Registering a Model to vLLM#
vLLM relies on a model registry to determine how to run each model. A list of pre-registered architectures can be found here.
If your model is not on this list, you must register it to vLLM. This page provides detailed instructions on how to do so.
Built-in models#
To add a model directly to the vLLM library, start by forking our GitHub repository and then build it from source. This gives you the ability to modify the codebase and test your model.
After you have implemented your model (see tutorial), put it into the vllm/model_executor/models directory.
Then, add your model class to _VLLM_MODELS
in vllm/model_executor/models/registry.py so that it is automatically registered upon importing vLLM.
Finally, update our list of supported models to promote your model!
Important
The list of models in each section should be maintained in alphabetical order.
Out-of-tree models#
You can load an external model using a plugin without modifying the vLLM codebase.
See also
To register the model, use the following code:
from vllm import ModelRegistry
from your_code import YourModelForCausalLM
ModelRegistry.register_model("YourModelForCausalLM", YourModelForCausalLM)

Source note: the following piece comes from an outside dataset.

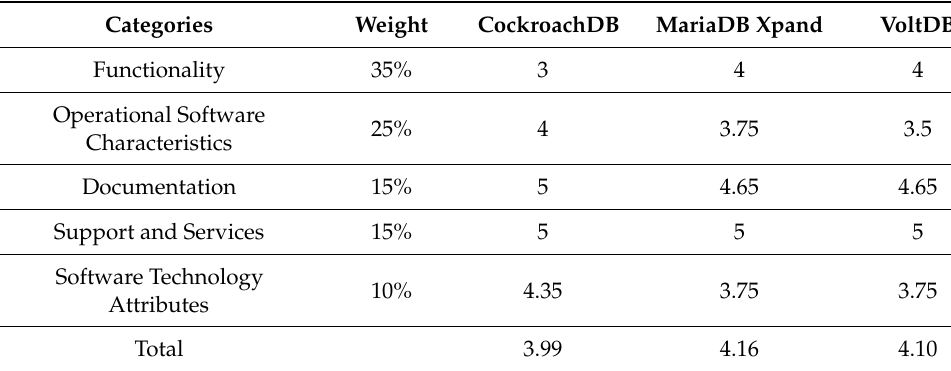
Table 4. OSSpal score by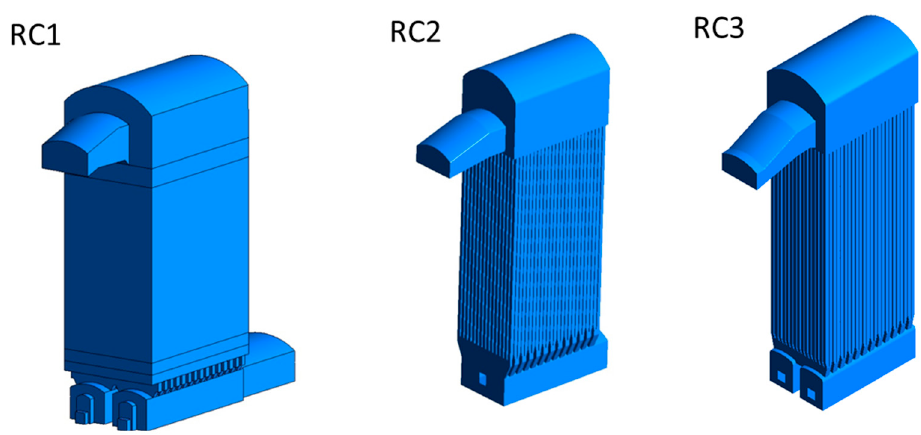
Figure 4. Tested regenerative chambers. Table 1. Geometrical parameters of the tested regenerative chambers.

If your model imports modules that initialize CUDA, consider lazy-importing it to avoid errors like RuntimeError: Cannot re-initialize CUDA in forked subprocess
:
from vllm import ModelRegistry
ModelRegistry.register_model("YourModelForCausalLM", "your_code:YourModelForCausalLM")
Important
If your model is a multimodal model, ensure the model class implements the SupportsMultiModal
interface.
Read more about that here.
Note
Although you can directly put these code snippets in your script using vllm.LLM
, the recommended way is to place these snippets in a vLLM plugin. This ensures compatibility with various vLLM features like distributed inference and the API server.